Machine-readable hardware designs

···

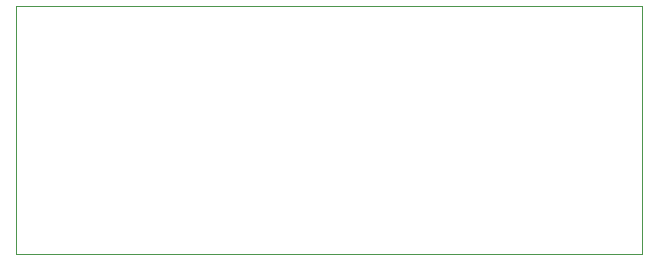
<source format=gbr>
G04 #@! TF.GenerationSoftware,KiCad,Pcbnew,(5.1.8-0-10_14)*
G04 #@! TF.CreationDate,2021-01-18T01:09:31+08:00*
G04 #@! TF.ProjectId,stm32f401_devboard,73746d33-3266-4343-9031-5f646576626f,rev?*
G04 #@! TF.SameCoordinates,Original*
G04 #@! TF.FileFunction,Profile,NP*
%FSLAX46Y46*%
G04 Gerber Fmt 4.6, Leading zero omitted, Abs format (unit mm)*
G04 Created by KiCad (PCBNEW (5.1.8-0-10_14)) date 2021-01-18 01:09:31*
%MOMM*%
%LPD*%
G01*
G04 APERTURE LIST*
G04 #@! TA.AperFunction,Profile*
%ADD10C,0.100000*%
G04 #@! TD*
G04 APERTURE END LIST*
D10*
X153000000Y-50000000D02*
X153000000Y-71000000D01*
X100000000Y-50000000D02*
X153000000Y-50000000D01*
X100000000Y-71000000D02*
X100000000Y-50000000D01*
X153000000Y-71000000D02*
X100000000Y-71000000D01*
M02*

</source>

···

#### PROMPT
For this exercise, transcribe the data exactly but without its pictures.

#### WRITTEN SOLUTION
<source format=gbr>
G04 #@! TF.GenerationSoftware,KiCad,Pcbnew,(5.1.8-0-10_14)*
G04 #@! TF.CreationDate,2021-01-18T01:09:31+08:00*
G04 #@! TF.ProjectId,stm32f401_devboard,73746d33-3266-4343-9031-5f646576626f,rev?*
G04 #@! TF.SameCoordinates,Original*
G04 #@! TF.FileFunction,Profile,NP*
%FSLAX46Y46*%
G04 Gerber Fmt 4.6, Leading zero omitted, Abs format (unit mm)*
G04 Created by KiCad (PCBNEW (5.1.8-0-10_14)) date 2021-01-18 01:09:31*
%MOMM*%
%LPD*%
G01*
G04 APERTURE LIST*
G04 #@! TA.AperFunction,Profile*
%ADD10C,0.100000*%
G04 #@! TD*
G04 APERTURE END LIST*
D10*
X153000000Y-50000000D02*
X153000000Y-71000000D01*
X100000000Y-50000000D02*
X153000000Y-50000000D01*
X100000000Y-71000000D02*
X100000000Y-50000000D01*
X153000000Y-71000000D02*
X100000000Y-71000000D01*
M02*

</source>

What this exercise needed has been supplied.